_Source extract_.
# Scottish "Route 66"



## MikeH (Sep 13, 2015)

Scotland's Route 66, the NC500, named in the world's top 6 coastal road trips | Daily Mail Online


Now I fancy doing that!


----------



## MikeH (Sep 13, 2015)

runnach said:


> This has been posted before, but good to see again, second time round, gives one the urge to grab van keys!!
> 
> Anyone know road on first pic, cant think where this is??



I suspected it may have been posted before but it was new to me and perhaps others too.

The road through Glen Coe?


----------



## baldybloke (Sep 13, 2015)

I am fortunate enough to live on the route, and have driven or ridden along most of the route at one time or another,

Should be on most people's bucket list!, and there is even more to see if you venture off the 'route'


----------



## baldybloke (Sep 13, 2015)

Just had a look at the photo, looks like the route heading west toward Kinlochewe in Wester-Ross


----------



## Robmac (Sep 13, 2015)

runnach said:


> This has been posted before, but good to see again, second time round, gives one the urge to grab van keys!!
> 
> Anyone know road on first pic, cant think where this is??



It looks familiar to me as well Terry.

Loch Fyne?

EDIT: Sorry LF is also South of route 66.


----------



## Robmac (Sep 13, 2015)

baldybloke said:


> Just had a look at the photo, looks like the route heading west toward Kinlochewe in Wester-Ross



You could be right there.

Torridon Mountains,Kinlochewe,Achnasheen,Wester Ross, Scotland, Accommodation and Activities

See first pic in link.


----------



## Deleted member 5816 (Sep 13, 2015)

My money would be coming down Glen Sheil  past the Five Sisters on of the best roads in the Highlands IMO

Alf




runnach said:


> This has been posted before, but good to see again, second time round, gives one the urge to grab van keys!!
> 
> Anyone know road on first pic, cant think where this is??


----------



## baldybloke (Sep 13, 2015)

Hope so, it's 10 minutes from where I stay!


----------



## baldybloke (Sep 13, 2015)

Apart from the scenery and the Ledgowan hotel, there is not a lot in Achnasheen itself at the moment, the railway hotel burnt down some 15 years ago, and the petrol station closed around 9 years ago, nearest filling station is at least 10 miles away in Kinlochewe, that said there are plenty of places to wild camp around here.


----------



## Byronic (Sep 13, 2015)

I've driven part Route 66 USA, and quite honestly found it to be overrated, a couple of hundred miles or so convinced me that the mythological hype didn't match the reality. I'm sure a California citizen with ancestral migratory links to "Route 66" would take a differing view and with good emotive reason. 
But if you're comparing the Scottish Route 66 to the USA State Pacific Highway 1 coastal drive from San Francisco to San Diego, then I'm not going to say a word!


----------



## horshamjack (Sep 13, 2015)

We would definitely like to do this tour in 2016, although I've read the midges can be a problem?


----------



## baldybloke (Sep 13, 2015)

_Data listing_.

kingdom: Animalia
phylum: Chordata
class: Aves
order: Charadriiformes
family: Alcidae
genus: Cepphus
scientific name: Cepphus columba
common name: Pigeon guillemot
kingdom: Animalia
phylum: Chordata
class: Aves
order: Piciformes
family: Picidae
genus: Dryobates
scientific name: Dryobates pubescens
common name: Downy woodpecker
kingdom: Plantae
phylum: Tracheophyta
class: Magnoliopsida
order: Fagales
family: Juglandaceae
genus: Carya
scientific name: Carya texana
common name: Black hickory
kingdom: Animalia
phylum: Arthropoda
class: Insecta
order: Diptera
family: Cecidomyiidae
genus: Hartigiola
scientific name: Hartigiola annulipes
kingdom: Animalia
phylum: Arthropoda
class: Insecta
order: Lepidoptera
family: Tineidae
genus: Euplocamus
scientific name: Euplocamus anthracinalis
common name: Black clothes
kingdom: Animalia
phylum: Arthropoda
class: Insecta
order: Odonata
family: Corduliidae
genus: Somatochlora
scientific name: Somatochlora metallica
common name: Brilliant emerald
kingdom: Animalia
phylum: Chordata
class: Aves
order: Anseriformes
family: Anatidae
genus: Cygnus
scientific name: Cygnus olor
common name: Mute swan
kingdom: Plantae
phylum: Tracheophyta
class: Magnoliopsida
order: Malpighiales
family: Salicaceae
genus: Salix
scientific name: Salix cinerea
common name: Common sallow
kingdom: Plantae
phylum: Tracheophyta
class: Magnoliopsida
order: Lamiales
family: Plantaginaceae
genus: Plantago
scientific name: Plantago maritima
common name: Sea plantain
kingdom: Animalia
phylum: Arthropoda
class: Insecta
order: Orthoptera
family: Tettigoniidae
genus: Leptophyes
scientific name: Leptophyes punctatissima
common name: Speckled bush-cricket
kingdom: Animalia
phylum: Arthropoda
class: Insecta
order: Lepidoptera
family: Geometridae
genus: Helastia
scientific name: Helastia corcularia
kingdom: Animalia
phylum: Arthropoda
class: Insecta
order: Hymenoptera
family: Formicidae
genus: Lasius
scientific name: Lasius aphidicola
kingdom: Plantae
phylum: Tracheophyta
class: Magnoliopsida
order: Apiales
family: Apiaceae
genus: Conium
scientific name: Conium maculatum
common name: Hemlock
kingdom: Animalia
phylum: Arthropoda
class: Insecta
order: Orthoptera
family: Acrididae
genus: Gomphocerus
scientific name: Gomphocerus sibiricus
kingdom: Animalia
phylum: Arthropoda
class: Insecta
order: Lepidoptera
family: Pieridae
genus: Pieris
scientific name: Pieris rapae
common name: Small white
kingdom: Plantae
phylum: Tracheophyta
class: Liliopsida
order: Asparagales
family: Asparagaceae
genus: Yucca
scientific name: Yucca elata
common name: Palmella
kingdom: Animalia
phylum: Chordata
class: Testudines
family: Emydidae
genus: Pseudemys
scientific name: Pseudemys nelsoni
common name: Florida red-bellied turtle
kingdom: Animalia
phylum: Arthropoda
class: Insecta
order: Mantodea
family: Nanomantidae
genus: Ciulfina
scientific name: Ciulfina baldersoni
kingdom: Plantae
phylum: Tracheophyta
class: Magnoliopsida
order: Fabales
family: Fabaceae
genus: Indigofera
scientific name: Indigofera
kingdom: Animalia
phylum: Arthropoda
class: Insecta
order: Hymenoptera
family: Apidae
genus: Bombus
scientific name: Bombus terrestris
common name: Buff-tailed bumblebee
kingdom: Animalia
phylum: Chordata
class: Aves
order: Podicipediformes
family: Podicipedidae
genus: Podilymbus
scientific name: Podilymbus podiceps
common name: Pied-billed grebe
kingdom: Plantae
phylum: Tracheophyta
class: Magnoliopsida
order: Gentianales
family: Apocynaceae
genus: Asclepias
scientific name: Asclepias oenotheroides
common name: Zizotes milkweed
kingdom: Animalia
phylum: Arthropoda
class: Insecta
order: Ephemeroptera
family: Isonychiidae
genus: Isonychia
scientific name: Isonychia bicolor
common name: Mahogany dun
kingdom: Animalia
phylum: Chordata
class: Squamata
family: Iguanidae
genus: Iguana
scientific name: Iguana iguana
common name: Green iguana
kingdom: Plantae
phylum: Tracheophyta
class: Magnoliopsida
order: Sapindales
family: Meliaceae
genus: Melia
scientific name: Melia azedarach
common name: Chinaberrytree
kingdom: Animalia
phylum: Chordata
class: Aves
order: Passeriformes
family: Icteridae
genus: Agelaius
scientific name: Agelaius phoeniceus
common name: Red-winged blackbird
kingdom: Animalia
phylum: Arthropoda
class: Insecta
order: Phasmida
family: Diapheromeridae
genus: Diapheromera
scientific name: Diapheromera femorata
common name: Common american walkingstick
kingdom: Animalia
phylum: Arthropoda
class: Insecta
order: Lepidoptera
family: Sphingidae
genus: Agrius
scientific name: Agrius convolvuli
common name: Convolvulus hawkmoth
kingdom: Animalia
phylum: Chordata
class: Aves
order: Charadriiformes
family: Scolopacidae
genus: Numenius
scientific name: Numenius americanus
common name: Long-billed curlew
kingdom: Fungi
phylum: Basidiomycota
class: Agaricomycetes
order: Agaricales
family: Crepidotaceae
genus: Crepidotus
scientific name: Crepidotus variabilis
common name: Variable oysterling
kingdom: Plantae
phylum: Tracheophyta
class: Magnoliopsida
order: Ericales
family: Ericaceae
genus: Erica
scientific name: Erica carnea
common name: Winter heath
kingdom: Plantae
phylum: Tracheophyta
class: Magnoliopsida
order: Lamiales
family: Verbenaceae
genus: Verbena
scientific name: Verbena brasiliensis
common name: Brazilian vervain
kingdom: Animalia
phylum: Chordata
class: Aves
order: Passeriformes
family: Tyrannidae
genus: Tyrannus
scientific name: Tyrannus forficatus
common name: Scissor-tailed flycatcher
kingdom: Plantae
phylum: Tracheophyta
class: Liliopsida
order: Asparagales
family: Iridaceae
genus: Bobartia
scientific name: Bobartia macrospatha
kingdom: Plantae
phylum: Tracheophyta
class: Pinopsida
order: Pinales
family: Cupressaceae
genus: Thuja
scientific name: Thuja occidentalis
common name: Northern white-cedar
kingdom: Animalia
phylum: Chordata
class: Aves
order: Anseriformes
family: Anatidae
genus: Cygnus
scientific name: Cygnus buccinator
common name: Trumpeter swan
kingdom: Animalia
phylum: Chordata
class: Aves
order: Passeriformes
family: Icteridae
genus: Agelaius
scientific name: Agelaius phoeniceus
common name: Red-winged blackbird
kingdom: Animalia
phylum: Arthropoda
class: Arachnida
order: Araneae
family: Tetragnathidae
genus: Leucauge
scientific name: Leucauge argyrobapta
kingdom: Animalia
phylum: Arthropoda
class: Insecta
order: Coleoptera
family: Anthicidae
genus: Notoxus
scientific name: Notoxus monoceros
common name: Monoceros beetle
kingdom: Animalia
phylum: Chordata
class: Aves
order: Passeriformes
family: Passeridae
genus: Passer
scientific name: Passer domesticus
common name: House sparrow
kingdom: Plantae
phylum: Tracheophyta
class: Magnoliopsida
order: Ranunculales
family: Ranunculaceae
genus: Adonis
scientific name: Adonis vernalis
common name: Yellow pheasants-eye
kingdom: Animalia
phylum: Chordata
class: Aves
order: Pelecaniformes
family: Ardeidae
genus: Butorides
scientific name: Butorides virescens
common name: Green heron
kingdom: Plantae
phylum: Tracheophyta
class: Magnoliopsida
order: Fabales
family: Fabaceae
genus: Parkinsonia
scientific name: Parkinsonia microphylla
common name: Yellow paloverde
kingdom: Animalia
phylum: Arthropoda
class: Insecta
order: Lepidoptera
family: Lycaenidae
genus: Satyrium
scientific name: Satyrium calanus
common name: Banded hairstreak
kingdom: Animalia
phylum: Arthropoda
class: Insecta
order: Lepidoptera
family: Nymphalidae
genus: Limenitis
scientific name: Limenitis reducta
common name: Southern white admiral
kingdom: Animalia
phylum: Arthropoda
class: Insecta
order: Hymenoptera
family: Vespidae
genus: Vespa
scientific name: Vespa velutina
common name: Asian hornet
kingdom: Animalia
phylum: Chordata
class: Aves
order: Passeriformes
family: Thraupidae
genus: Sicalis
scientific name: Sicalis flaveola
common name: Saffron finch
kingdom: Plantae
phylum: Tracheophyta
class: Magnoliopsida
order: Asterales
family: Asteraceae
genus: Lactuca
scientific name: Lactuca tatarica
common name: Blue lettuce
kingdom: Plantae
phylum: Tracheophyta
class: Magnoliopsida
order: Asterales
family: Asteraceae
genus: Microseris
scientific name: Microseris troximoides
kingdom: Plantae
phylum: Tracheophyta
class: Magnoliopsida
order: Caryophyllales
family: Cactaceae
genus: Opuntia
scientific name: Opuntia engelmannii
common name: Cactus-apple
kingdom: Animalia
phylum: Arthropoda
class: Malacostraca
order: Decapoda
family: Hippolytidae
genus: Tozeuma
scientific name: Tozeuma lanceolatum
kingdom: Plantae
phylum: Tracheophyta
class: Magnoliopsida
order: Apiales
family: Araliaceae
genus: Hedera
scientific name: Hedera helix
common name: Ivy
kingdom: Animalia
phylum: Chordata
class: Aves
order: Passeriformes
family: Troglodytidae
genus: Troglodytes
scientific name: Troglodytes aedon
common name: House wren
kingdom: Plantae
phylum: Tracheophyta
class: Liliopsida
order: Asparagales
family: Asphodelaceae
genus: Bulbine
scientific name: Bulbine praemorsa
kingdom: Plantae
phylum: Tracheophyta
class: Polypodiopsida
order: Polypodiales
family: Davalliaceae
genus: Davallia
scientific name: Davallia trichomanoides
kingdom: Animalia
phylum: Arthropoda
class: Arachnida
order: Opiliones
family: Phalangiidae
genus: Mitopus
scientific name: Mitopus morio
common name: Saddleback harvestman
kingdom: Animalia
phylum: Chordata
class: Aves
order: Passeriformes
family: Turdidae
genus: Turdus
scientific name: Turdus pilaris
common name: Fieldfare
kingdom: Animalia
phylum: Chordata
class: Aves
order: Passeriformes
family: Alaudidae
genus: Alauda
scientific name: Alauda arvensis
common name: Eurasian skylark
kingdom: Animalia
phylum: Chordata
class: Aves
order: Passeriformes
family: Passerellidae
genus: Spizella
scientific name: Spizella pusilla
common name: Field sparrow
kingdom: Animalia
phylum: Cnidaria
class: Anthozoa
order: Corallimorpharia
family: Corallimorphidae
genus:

_Directive 1_.
In the forum thread, does each statement agree with what is written: (a) the nearest filling station to Achnasheen is at least 10 miles away in Kinlochewe; (b) Byronic found Route 66 USA lived up to its hype; (c) horshamjack hopes to do the tour in 2015? Answer each with yes or no and quote the words that settle it.
_Directive 2_.
Write out the forum thread's text between "I've driven part" and "be a problem?", inclusive, replacing "overrated" with "disappointing".
Use only the forum thread for the tasks, not the material.

_Full solution 1_.
(a) Yes: "nearest filling station is at least 10 miles away in Kinlochewe"
(b) No: "found it to be overrated"
(c) No: "We would definitely like to do this tour in 2016"

_Full solution 2_.
I've driven part Route 66 USA, and quite honestly found it to be disappointing, a couple of hundred miles or so convinced me that the mythological hype didn't match the reality. I'm sure a California citizen with ancestral migratory links to "Route 66" would take a differing view and with good emotive reason. 
But if you're comparing the Scottish Route 66 to the USA State Pacific Highway 1 coastal drive from San Francisco to San Diego, then I'm not going to say a word!


----------



## horshamjack (Sep 13, 2015)

We would definitely like to do this tour in 2016, although I've read the midges can be a problem?